Cate Edwards got halfway through her sentence when the crowd at a gay-rights fund-raiser cut her off.
“While my father and I don’t share the exact same view on marriage …. ” John Edwards’ 22-year-old daughter had begun, and the room at the Sheraton New York erupted in applause. Everyone knew what she meant. “We assumed she supported gay marriage,” said Alan Van Capelle, the executive director of the Empire State Pride Agenda, which hosted the Oct. 14 dinner.
Ms. Edwards isn’t the only dissenter on this issue: John Kerry’s younger daughter, Vanessa, made her own view plain at the Democratic National Convention in Boston. “I personally believe in gay marriage,” she said. Mary Cheney, as you may have heard, is actually a lesbian; she also served as a board member of a gay Republican group, the Republican Unity Coalition, whose founding statement calls for “full civil equality for all,” and which reacted with disgust to the Federal Marriage Amendment. Only the Bush twins have stayed off the record on gay marriage, but they did cheerfully accept an invitation to their make-up artist’s celebration of his gay wedding.

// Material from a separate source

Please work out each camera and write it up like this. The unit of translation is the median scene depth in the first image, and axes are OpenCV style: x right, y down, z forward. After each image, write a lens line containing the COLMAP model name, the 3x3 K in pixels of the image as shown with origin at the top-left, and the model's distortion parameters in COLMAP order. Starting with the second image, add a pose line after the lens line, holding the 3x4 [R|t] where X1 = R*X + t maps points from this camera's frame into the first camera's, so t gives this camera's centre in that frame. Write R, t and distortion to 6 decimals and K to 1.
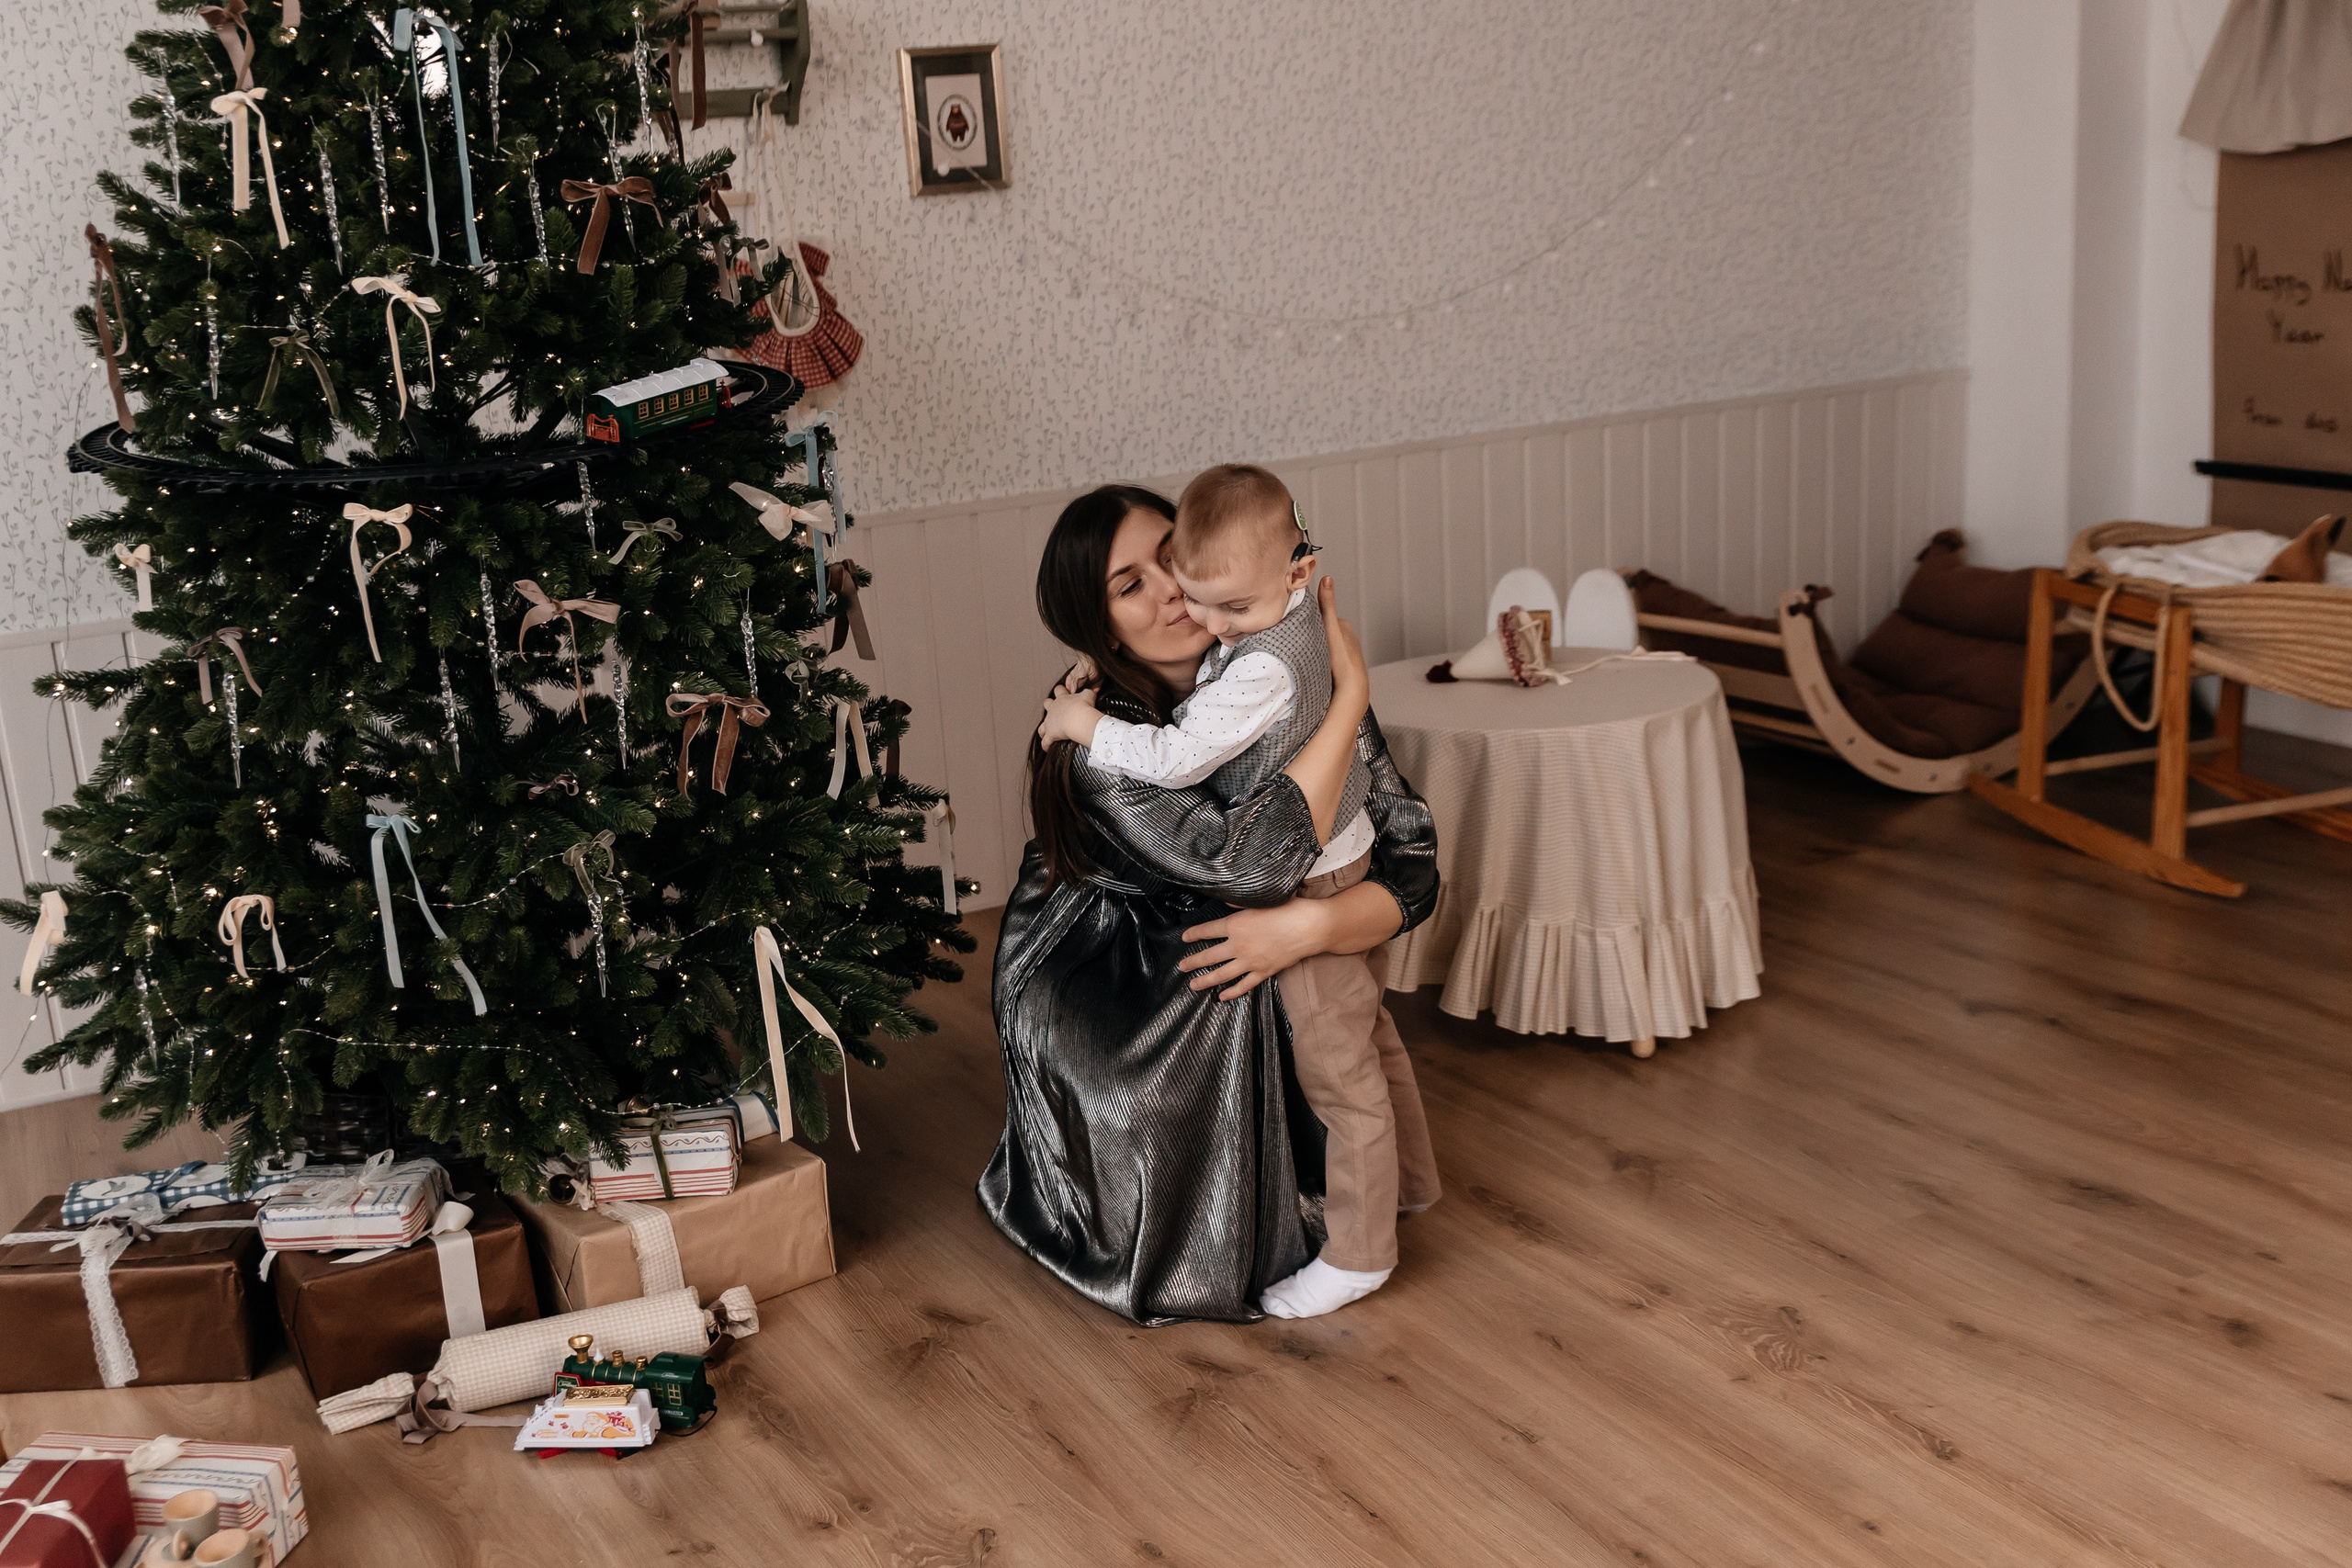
lens RADIAL K [[2523.0, 0, 1176.0], [0, 2523.0, 784.0], [0, 0, 1]] dist [-0.007387, 0.013856]
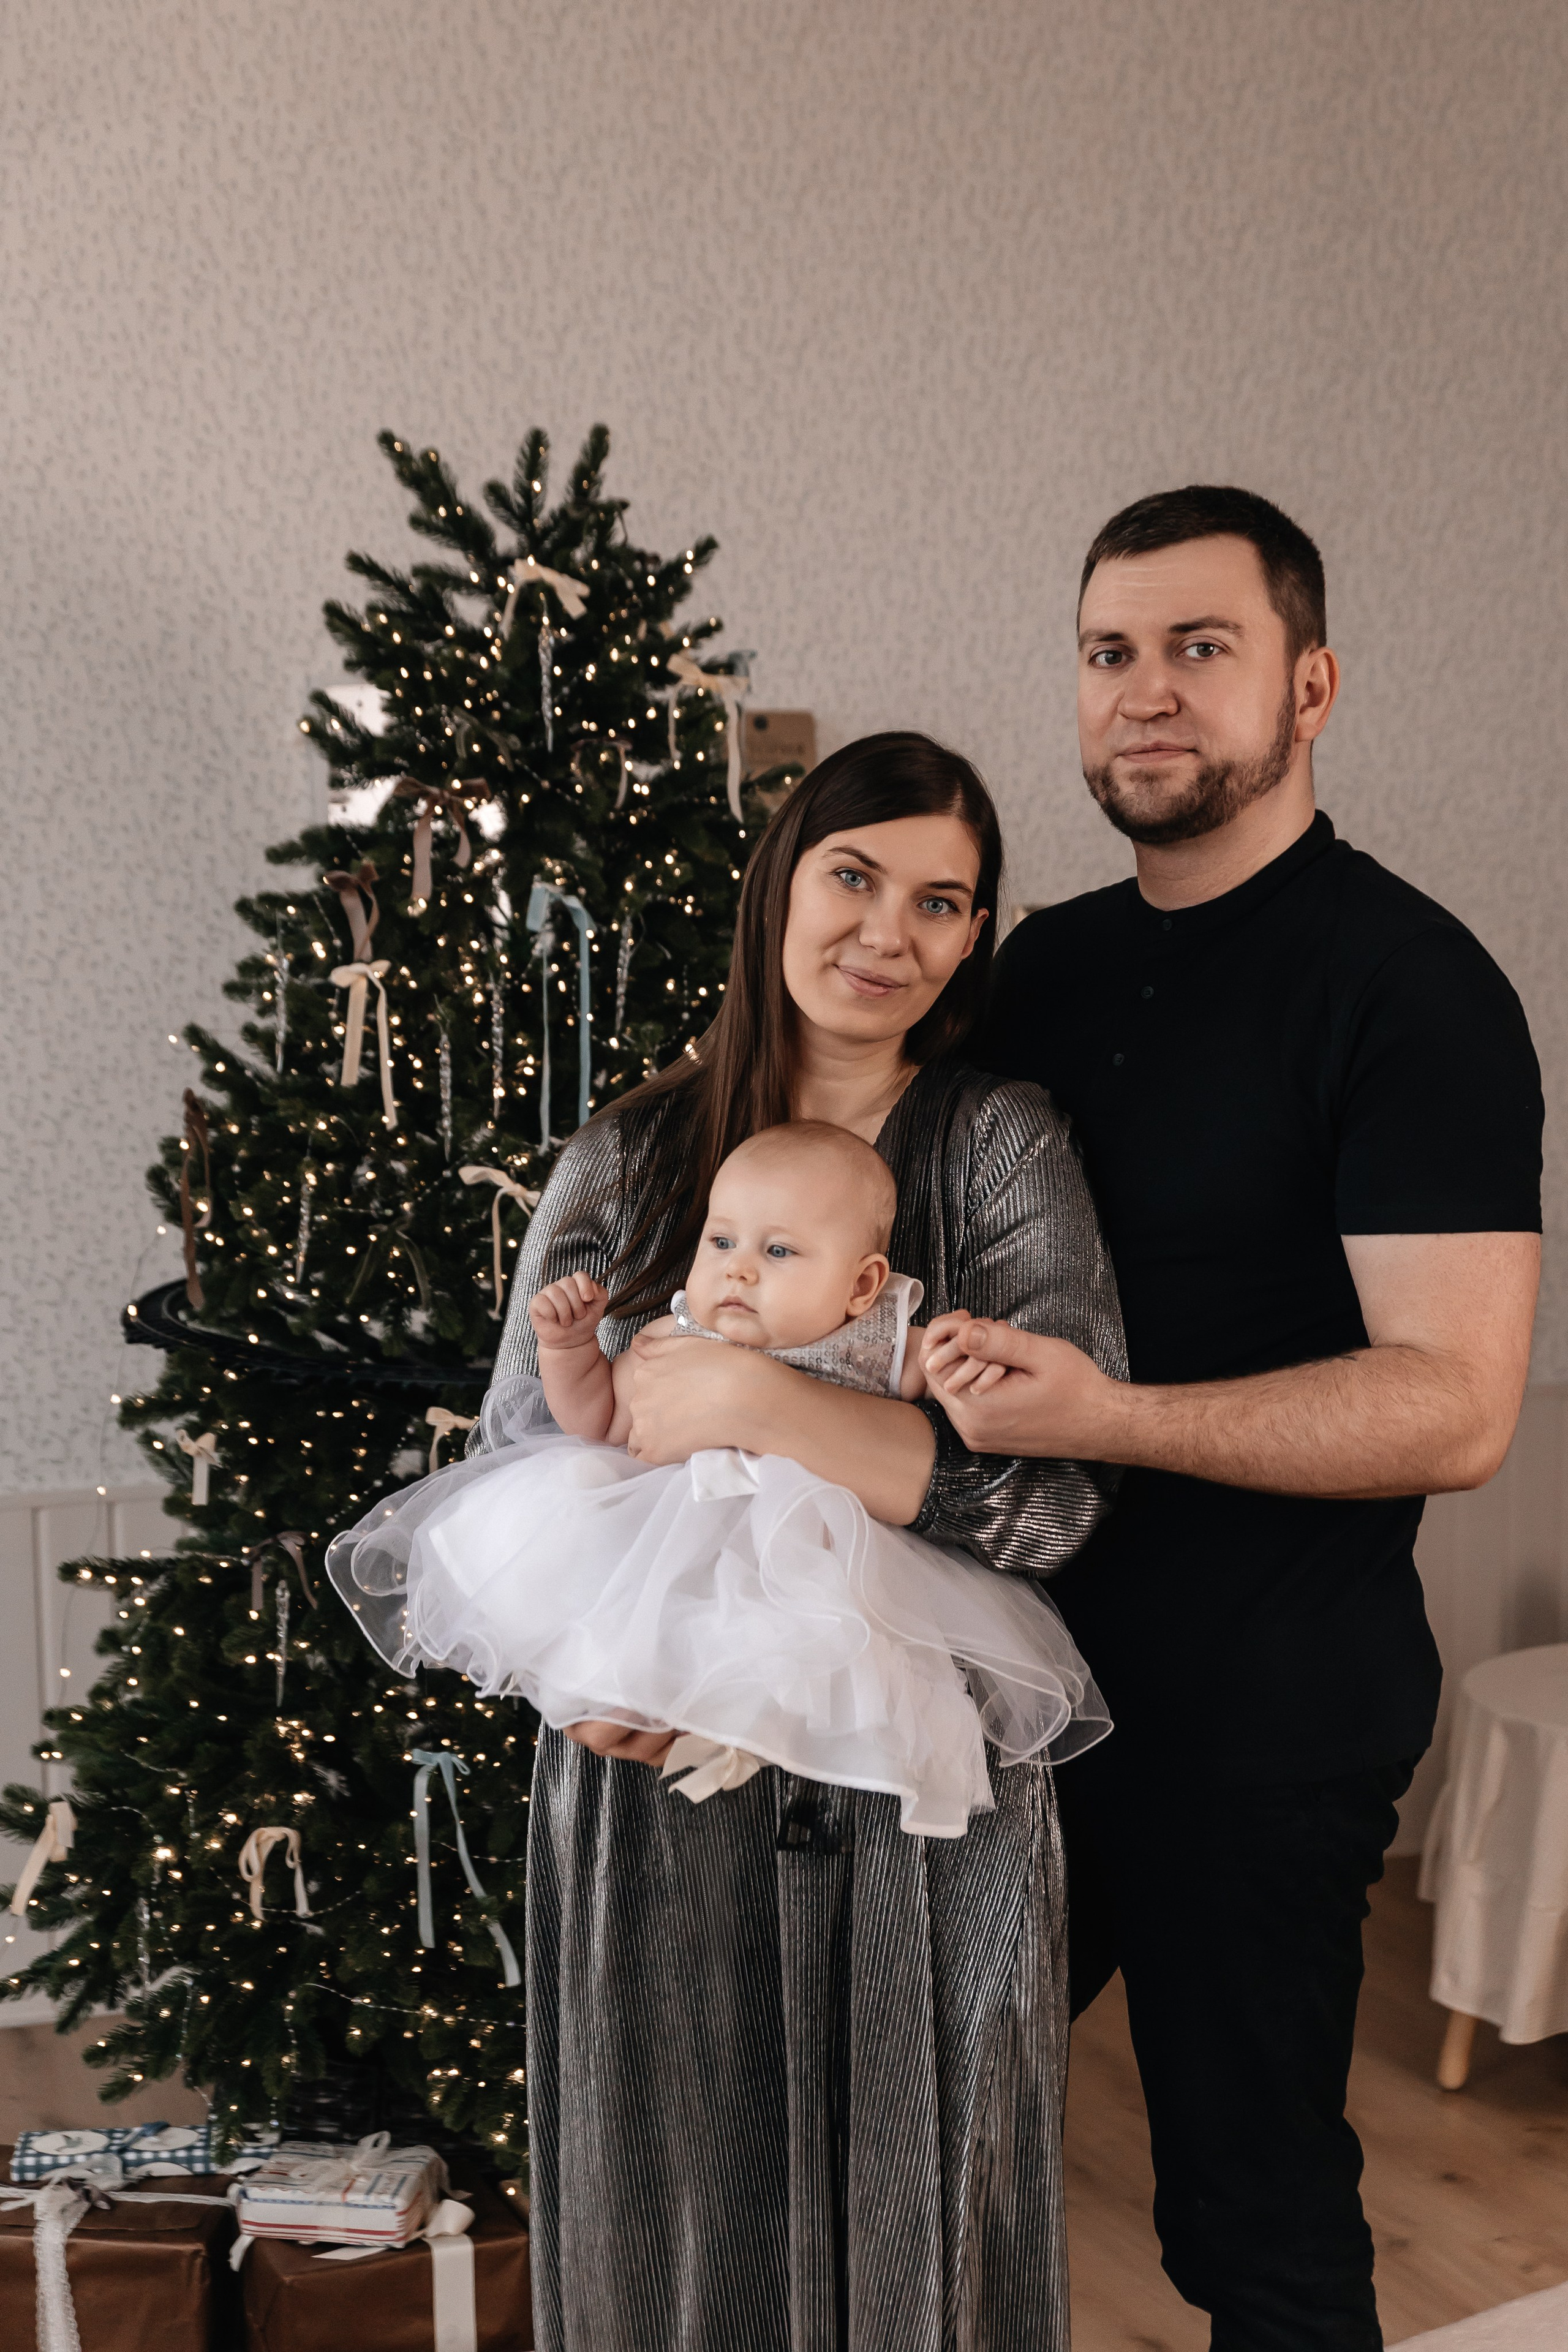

This is the generation gap writ large. Even the candidates’ kids, in the ultra-disciplined world of Presidential politics, can’t seem to stay in line. This quiet breach between fathers and daughters is a sign of the coming acceptance of gay marriage, and a sign that the 20 Senators who sponsored the Federal Marriage Amendment, and the President who backed it, will likely live to be embarrassed by their positions.
The numbers speak for themselves: A CBS News/ New York Times poll last year found that Americans under 30 favored gay marriage by 61 percent to 35 percent. People 65 and older opposed it by a 73 percent to 18 percent margin. In 20 years, that first group will be running the country; the second will be passing on. If conservatives see an urgency in rushing gay-marriage bans through state legislatures, it may be because demographics are closing their window of popular support.
Those shifting sands may also explain why the Democratic daughters’ positions aren’t just more liberal than their fathers; they’re clearer. Mr. Kerry and Mr. Edwards both stick to the gnomic refrain, “I believe that marriage is between a man and a woman.” At its minimum, that’s just a dictionary definition. The rough outline of their position is that states should do what they want and won’t be forced to honor each other’s decisions. What it means for the federal benefits of marriage—from the tax code to immigration law—is less clear. Ms. Kerry’s stance, by contrast, makes those answers obvious.
Ms. Edwards, for her part, tried to play down the gap between her father’s delicate position and her own implied views.
“We all agree on the issue of fairness, the issue of equality,” she said. The goal, she said, is “real equality—meaning that two people in a committed, long-term relationship, regardless of who they love, should be able to have equal rights under the law.”
There’s something painful, and a little unseemly, in watching this argument go on inside political families. It’s not something that’s going to be argued out; it has as much to do with comfort levels and intuitions than with rational argument. Vice President Dick Cheney is the one who has been drawn most publicly into this generational breach. On one hand, he’s made it clear that he quietly differs with President Bush’s attempt to amend the Constitution to prevent his openly lesbian daughter from marrying her partner. On the other, he’s openly “angry” that Mr. Kerry would mention that his daughter is a lesbian. Mr. Kerry’s remark did come across as nasty, but its real nastiness came in revealing Mr. Cheney’s impossible, incoherent position between his daughter and the President.
Mr. Van Capelle, of the Pride Agenda, said he hopes the children will bring their fathers around.
“Everybody else in the White House lives in a bubble,” he said. “The children are the only people who are in contact with the real world, and they’re whispering in their fathers’ ears because they have the best feel for what’s happening in America.”
One tantalizing moment in the generational shift arrived unexpectedly in the midst of the gay-marriage fight this summer, when Irwin Gomez invited Jenna and Barbara Bush to a Maryland party to celebrate his San Francisco wedding to James Packard. Mr. Gomez is a makeup artist at a Chevy Chase salon; he does, he said, the Presidential daughters’ eyebrows.
“They said, ‘We’ll try to make it,’” he said. “They knew I was married to a man, and they were cool.”
News of the invitation, however, hit the press, and the Bushes did not show up at the celebration last month.
“I had a feeling that the father didn’t want them to come,” Mr. Gomez said.